Wikipedia states:
Since any vector $v$ is a linear combination $\sum v_je_j$ of its components, $df$ is uniquely determined by $df_p(e_j)$ for each $j$ and each $p \in U$, which are just the partial derivatives of $f$ on $U$. Thus $df$ provides a way of encoding the partial derivatives of $f$. It can be decoded by noticing that the coordinates $x_1, x_2, \ldots, x_n$ are themselves functions on $U$, and so define differential 1-forms $dx_1, dx_2, \ldots, dx_n$. Since $\frac{\partial x_i}{\partial{x_j}} = \delta_{ij}$, the Kronecker delta function, it follows that
$$df = \sum_{i=1}^n \frac{\partial f}{\partial x^i} \, dx^i$$
Can anyone elaborate on this? In particular, how do we know what the components of $df$ are? What's the relationship between $x = (x_1, x_2, \ldots, x_n)$ and $p$? Where does the Kronecker function come in?
Let $A$ be open in $\Bbb{R}^{n}$; let $f: A \to \Bbb{R}$ be of class $C^{1}$; for every $x \in A$ let $df^{x}: v \mapsto \nabla f(x)\cdot v$ on $\Bbb{R}^{n}$. Then $df$, the differential of $f$, is a $1$-form on $A$ (provided that a $1$-form is defined as an alternating $1$-tensor).
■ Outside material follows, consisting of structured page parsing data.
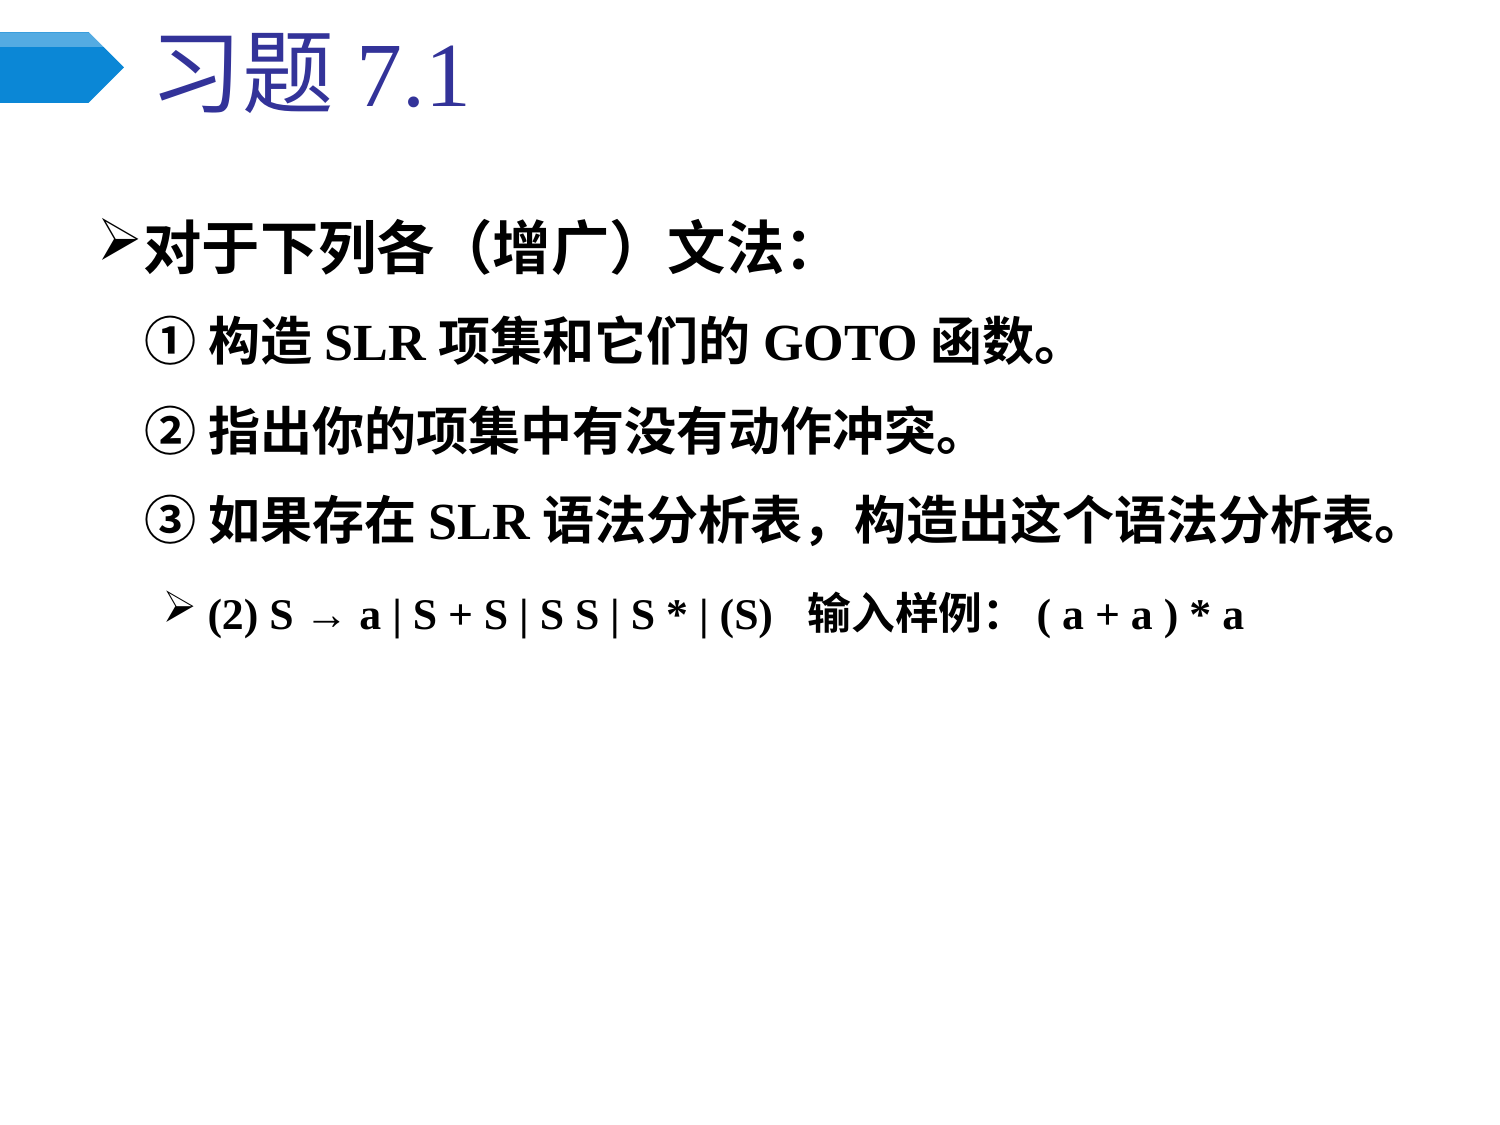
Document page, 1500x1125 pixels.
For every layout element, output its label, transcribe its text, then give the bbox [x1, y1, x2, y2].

list 对于下列各（增广）文法： ①构造SLR项集和它们的GOTO函数。 ②指出你的项集中有没有动作冲突。 ③如果存在SLR语法分析表，构造出这个语法分析表。 (2) S → a | S + S | S S | S * | (S) 输入样例：( a + a ) * a [82, 194, 1430, 996]
title 习题7.1 [135, 26, 1468, 132]
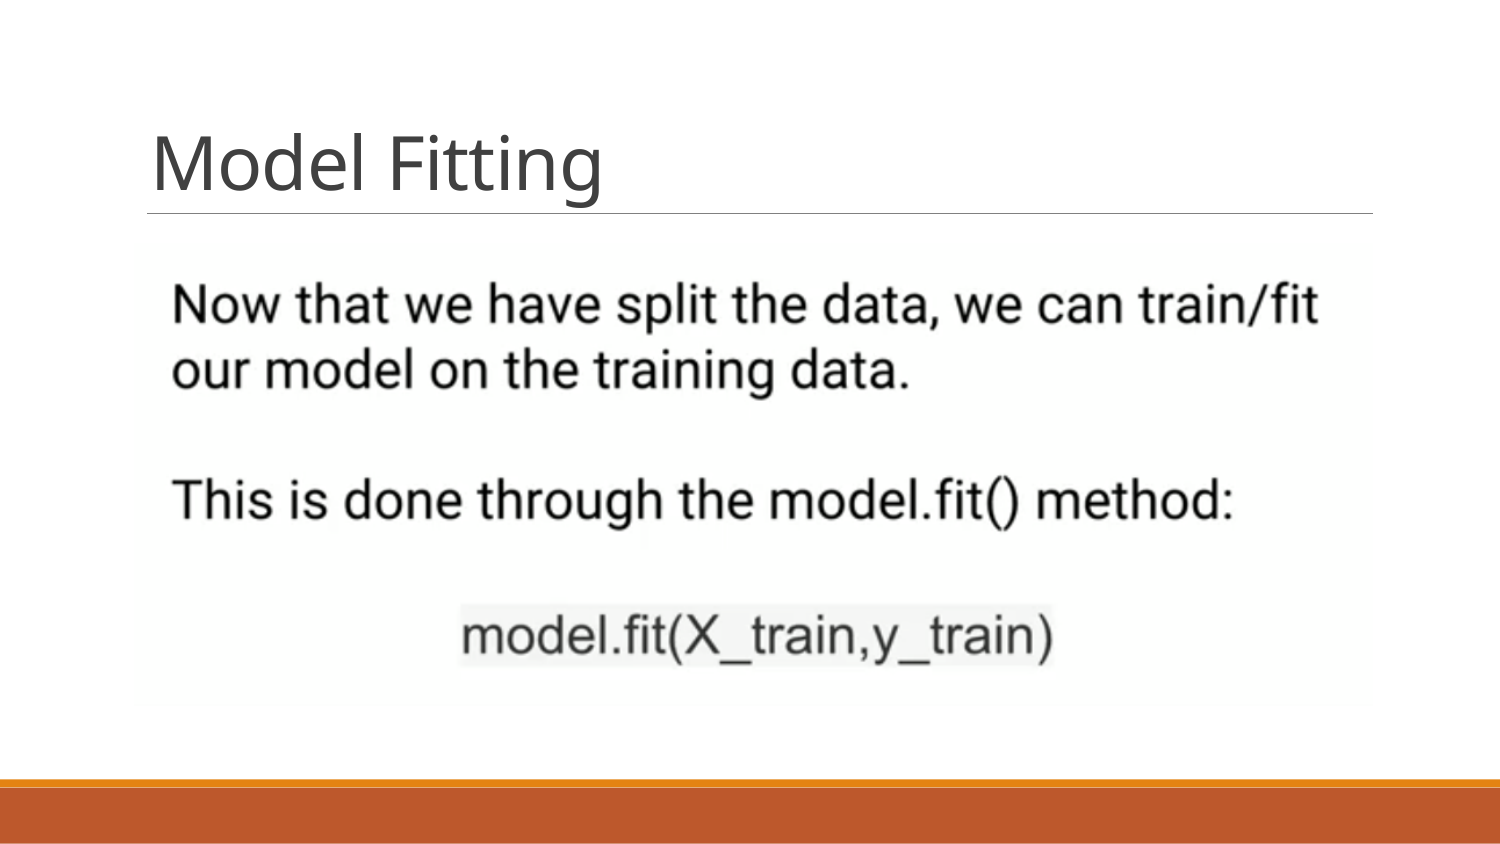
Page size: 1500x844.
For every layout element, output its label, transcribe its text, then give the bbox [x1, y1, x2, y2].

title Model Fitting [135, 35, 1373, 214]
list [134, 242, 1373, 707]
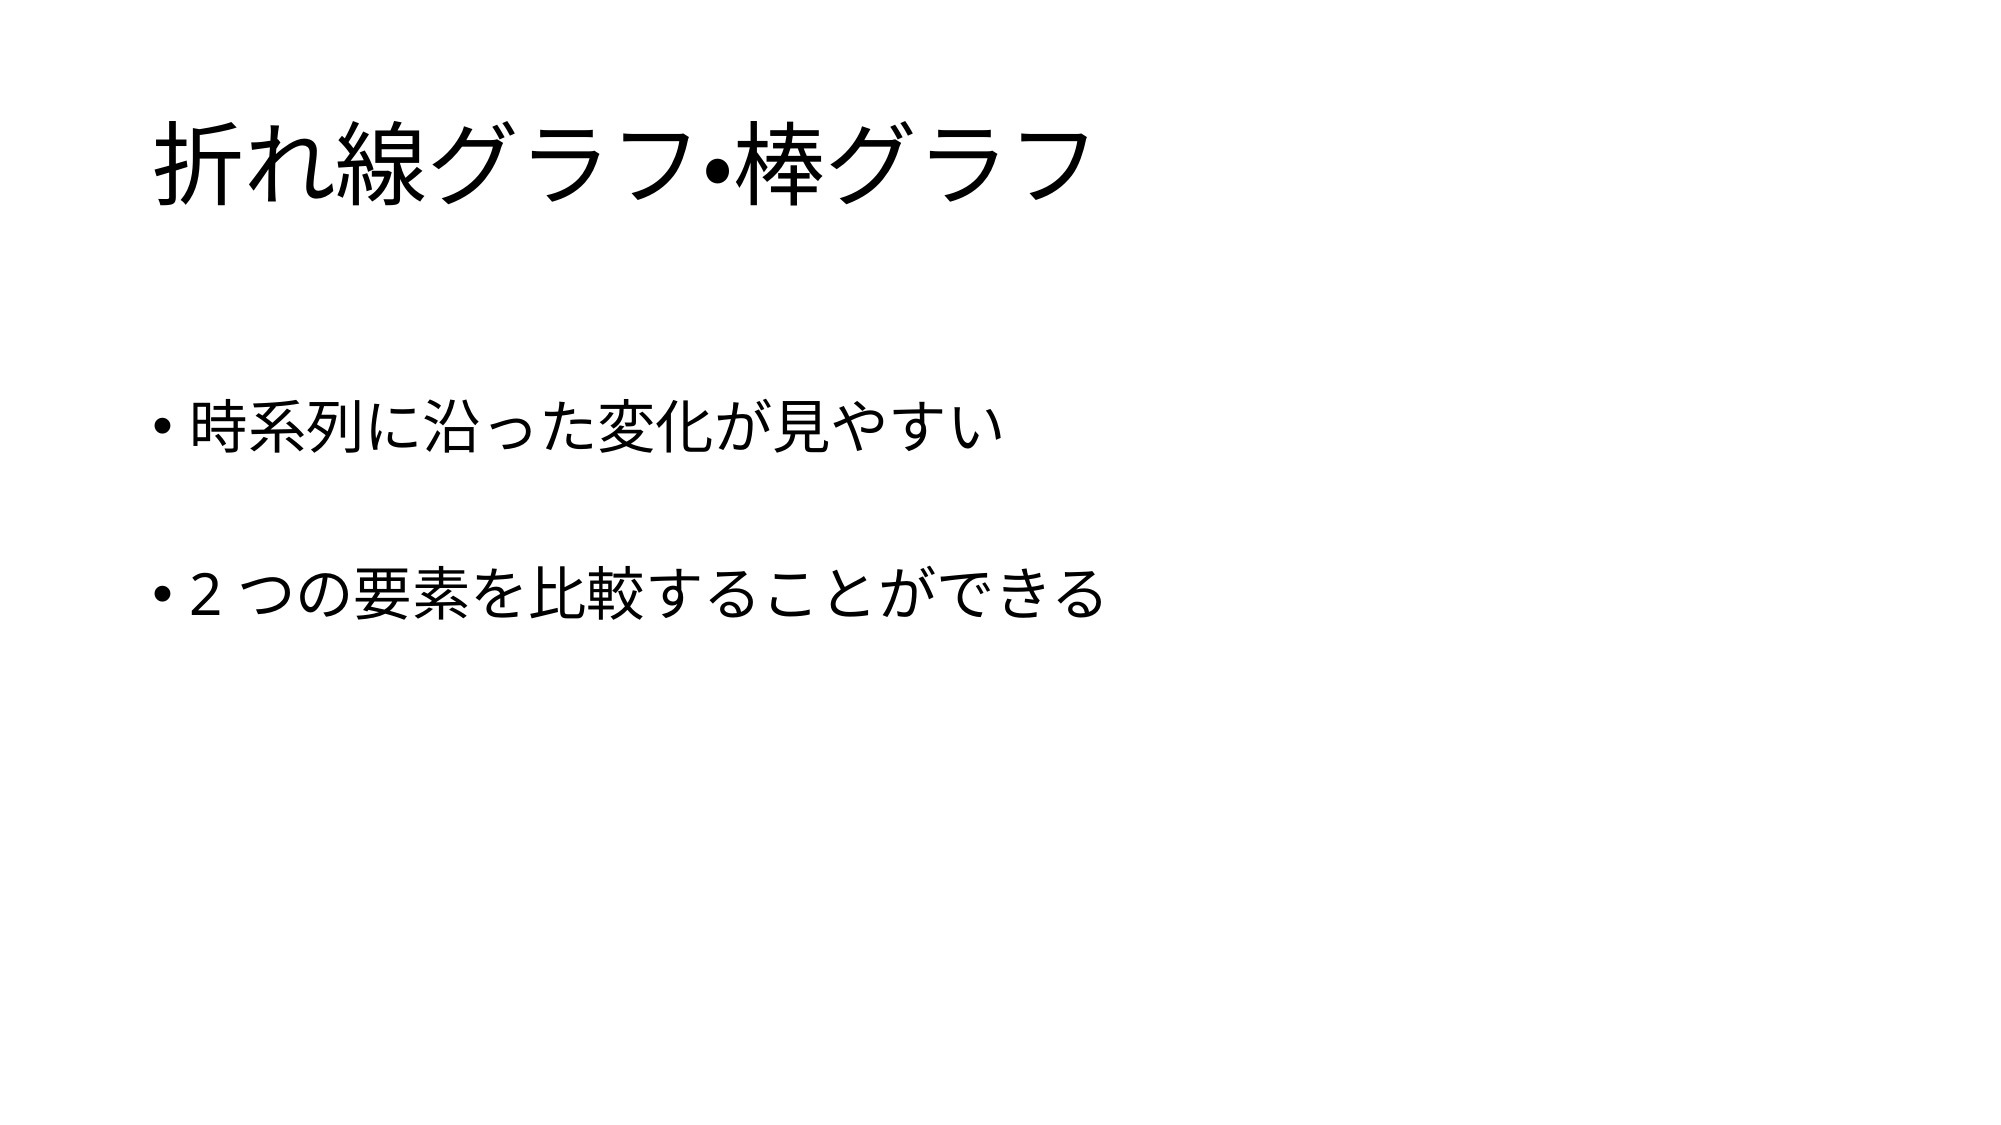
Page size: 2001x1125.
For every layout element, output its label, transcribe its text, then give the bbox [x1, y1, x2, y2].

title 折れ線グラフ・棒グラフ [137, 59, 1863, 278]
list 時系列に沿った変化が見やすい 2つの要素を比較することができる [137, 299, 1863, 1014]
Each elementary 1-form $dx_{i}$, which is the differential of the $i$th projection map on $\Bbb{R}^{n}$, is thus the map that assigns to every $x \in A$ the map $dx_{i}^{x}: v \mapsto \nabla x_{i}(x)\cdot v = v_{i}$ on $\Bbb{R}^{n}.$
If $x \in A$ and if $v \in \Bbb{R}^{n}$, then $$ df^{x}(v) = \nabla f(x)\cdot v = \sum_{i=1}^{n}D_{i}f(x)v_{i} = \sum_{i=1}^{n}D_{i}f(x)dx_{i}^{x}(v); $$ this result can be written succinctly as $$ df = \sum_{i=1}^{n}(D_{i}f) dx_{i}. $$
Note that it is a (conventional) "abuse" of notation to write the $i$th projection map as $x_{i}$; if we denote it by $p_{i}$, say, then it is clear that $$ \frac{\partial p_{i}}{\partial x_{j}} = \frac{\partial x_{i}}{\partial x_{j}} = \delta_{ij}, $$ which simply says that $D_{j}x_{i} = 1$ if $i=j$ and $=0$ if $i \neq j$.